WORK INSTRUCTIONS = Please filter the entries for the word "electrónico" and copy every line that has it.

DATA FOR THIS TASK =
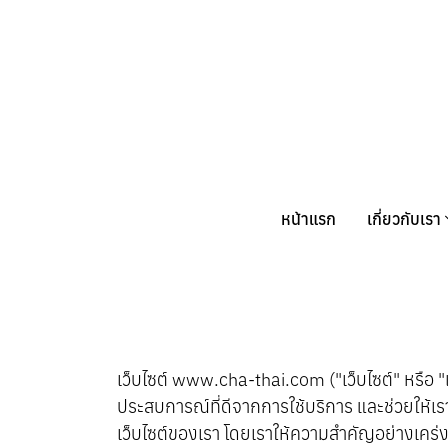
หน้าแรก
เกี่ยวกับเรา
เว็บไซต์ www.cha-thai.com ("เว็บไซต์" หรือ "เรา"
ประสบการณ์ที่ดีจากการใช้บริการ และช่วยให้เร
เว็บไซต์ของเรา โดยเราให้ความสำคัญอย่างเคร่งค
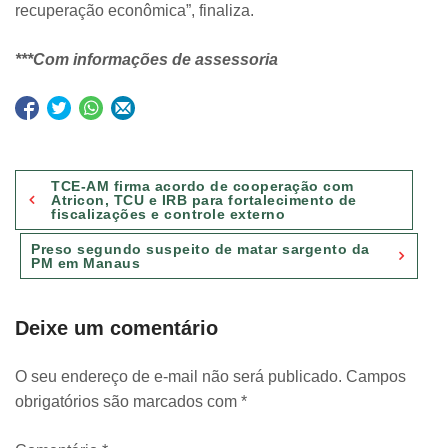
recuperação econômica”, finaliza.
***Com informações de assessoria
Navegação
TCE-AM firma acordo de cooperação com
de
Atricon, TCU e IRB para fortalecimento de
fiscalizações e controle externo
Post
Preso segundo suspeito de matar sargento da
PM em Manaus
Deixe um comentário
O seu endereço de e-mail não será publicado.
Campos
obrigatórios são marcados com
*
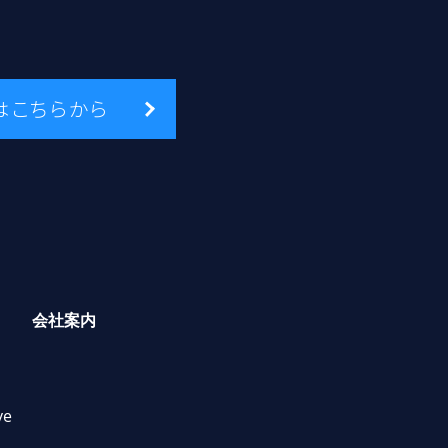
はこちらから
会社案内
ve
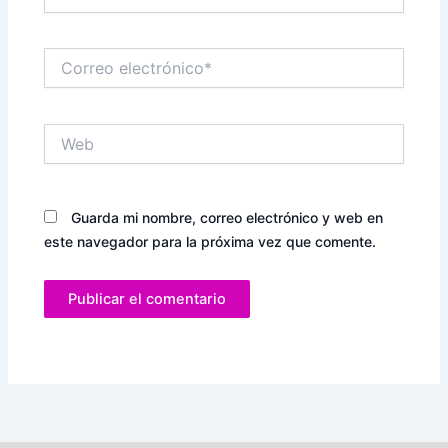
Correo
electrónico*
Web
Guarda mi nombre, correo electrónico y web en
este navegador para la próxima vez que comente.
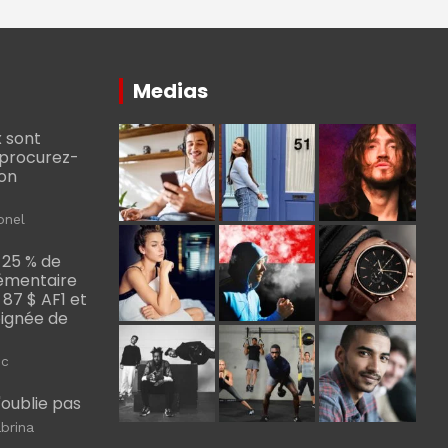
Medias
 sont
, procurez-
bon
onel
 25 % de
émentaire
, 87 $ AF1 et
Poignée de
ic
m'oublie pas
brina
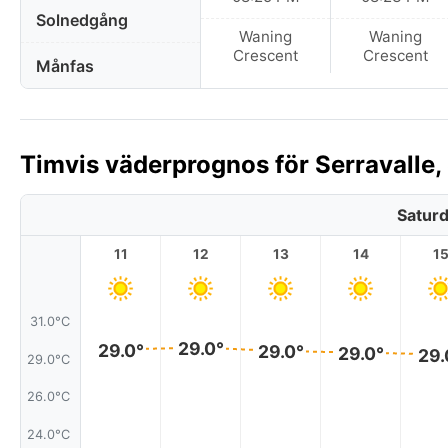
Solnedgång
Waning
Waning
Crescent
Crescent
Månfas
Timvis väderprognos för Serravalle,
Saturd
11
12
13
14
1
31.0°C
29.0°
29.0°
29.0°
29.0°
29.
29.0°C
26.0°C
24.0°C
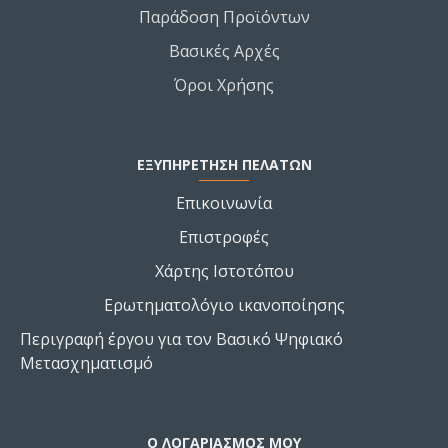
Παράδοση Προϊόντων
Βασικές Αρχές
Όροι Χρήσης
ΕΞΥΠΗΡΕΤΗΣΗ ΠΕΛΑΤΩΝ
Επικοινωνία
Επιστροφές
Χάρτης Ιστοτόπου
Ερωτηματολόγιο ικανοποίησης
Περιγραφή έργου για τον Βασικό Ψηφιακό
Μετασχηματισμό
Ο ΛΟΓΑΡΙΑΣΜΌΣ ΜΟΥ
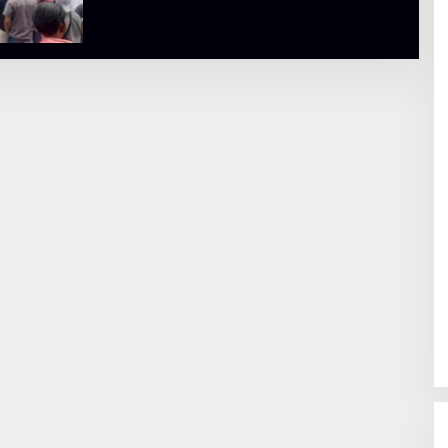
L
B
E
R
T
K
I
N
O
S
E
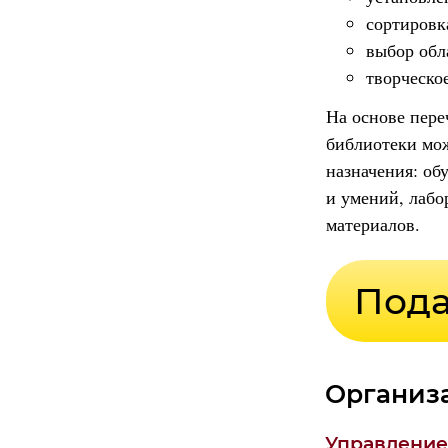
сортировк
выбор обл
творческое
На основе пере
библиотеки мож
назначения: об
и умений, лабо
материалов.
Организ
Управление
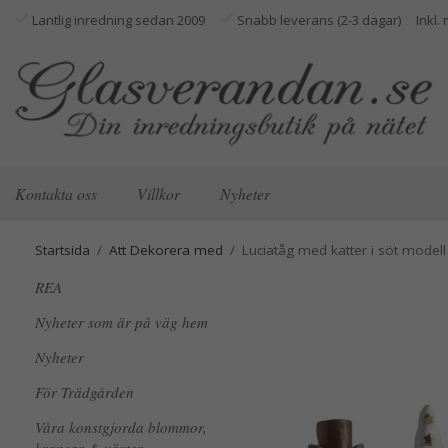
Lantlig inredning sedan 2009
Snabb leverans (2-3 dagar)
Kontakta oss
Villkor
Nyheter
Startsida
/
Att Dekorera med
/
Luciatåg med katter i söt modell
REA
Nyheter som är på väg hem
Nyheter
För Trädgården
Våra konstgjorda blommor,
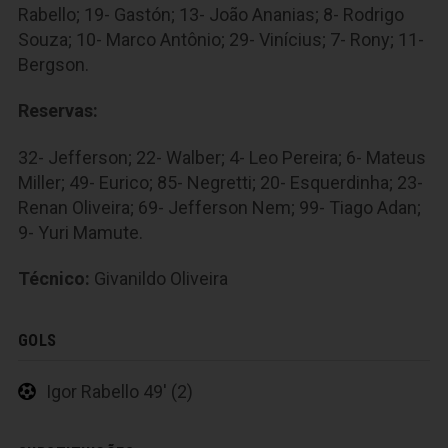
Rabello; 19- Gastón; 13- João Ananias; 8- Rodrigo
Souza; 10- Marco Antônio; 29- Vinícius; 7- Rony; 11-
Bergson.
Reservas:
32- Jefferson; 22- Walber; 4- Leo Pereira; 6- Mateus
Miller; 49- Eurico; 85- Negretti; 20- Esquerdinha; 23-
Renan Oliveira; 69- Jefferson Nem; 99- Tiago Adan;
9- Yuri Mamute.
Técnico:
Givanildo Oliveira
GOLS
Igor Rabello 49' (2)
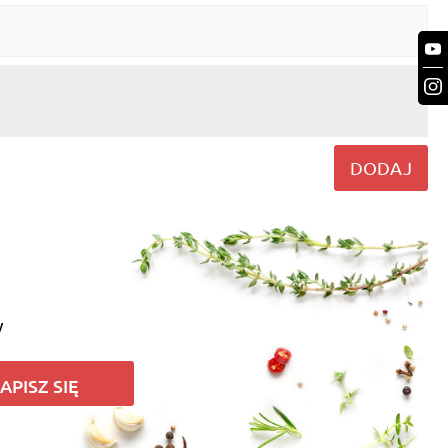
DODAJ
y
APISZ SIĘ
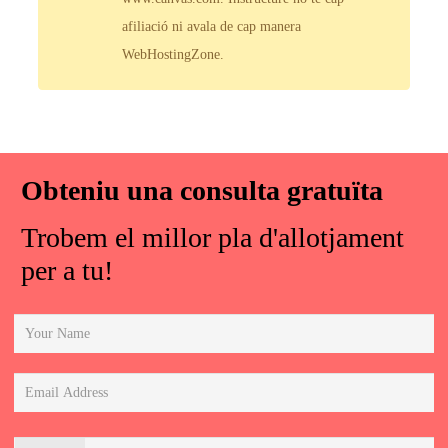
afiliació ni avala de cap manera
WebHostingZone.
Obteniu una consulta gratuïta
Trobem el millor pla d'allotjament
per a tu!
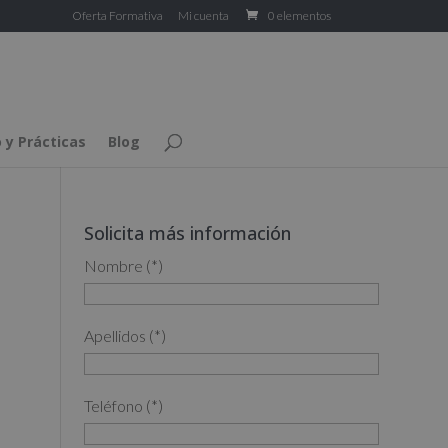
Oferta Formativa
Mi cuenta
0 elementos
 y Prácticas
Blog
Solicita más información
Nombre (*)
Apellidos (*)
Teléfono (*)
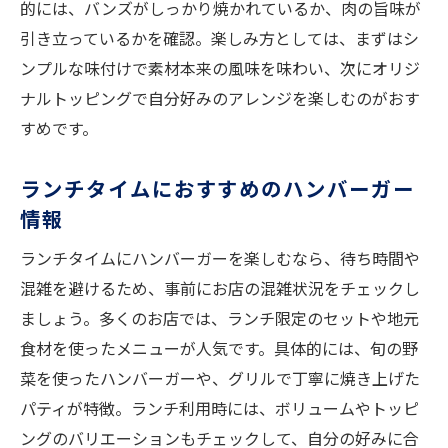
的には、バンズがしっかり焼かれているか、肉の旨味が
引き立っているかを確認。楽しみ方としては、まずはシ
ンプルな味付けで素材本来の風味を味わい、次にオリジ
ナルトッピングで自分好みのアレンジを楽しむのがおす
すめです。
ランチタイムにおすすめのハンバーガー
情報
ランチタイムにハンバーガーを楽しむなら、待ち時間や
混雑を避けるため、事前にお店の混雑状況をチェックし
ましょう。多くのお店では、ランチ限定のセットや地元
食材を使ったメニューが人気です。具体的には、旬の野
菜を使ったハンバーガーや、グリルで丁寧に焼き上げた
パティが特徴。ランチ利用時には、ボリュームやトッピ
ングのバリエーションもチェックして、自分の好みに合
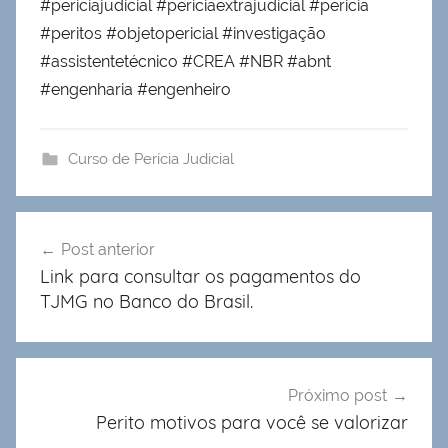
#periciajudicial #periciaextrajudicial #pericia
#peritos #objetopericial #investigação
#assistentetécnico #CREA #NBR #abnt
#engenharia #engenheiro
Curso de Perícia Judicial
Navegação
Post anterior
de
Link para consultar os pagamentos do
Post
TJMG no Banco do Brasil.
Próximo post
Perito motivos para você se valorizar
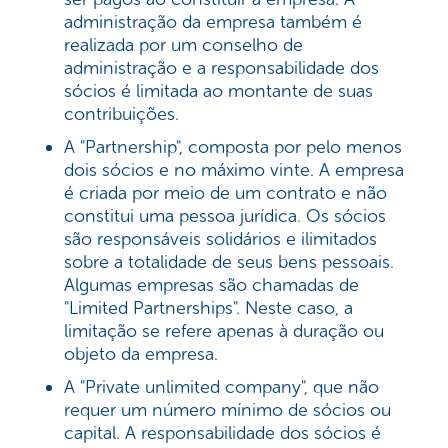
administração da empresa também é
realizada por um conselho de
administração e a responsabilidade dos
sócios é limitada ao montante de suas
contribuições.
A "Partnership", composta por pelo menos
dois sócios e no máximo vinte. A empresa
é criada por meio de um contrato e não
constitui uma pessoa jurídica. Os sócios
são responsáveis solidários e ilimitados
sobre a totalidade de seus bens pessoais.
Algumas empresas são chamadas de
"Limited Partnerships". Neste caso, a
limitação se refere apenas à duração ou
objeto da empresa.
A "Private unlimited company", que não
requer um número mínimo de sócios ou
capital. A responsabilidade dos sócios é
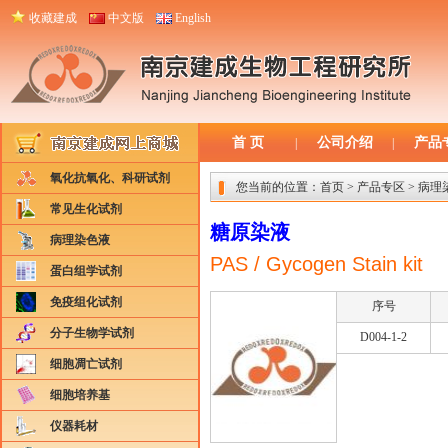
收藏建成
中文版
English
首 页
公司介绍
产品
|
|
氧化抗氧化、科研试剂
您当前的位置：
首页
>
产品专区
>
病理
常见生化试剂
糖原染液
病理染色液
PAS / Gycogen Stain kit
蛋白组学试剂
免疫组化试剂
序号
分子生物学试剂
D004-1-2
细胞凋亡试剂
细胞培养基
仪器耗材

PROBLEM SOLUTION =
electrónico*
Guarda mi nombre, correo electrónico y web en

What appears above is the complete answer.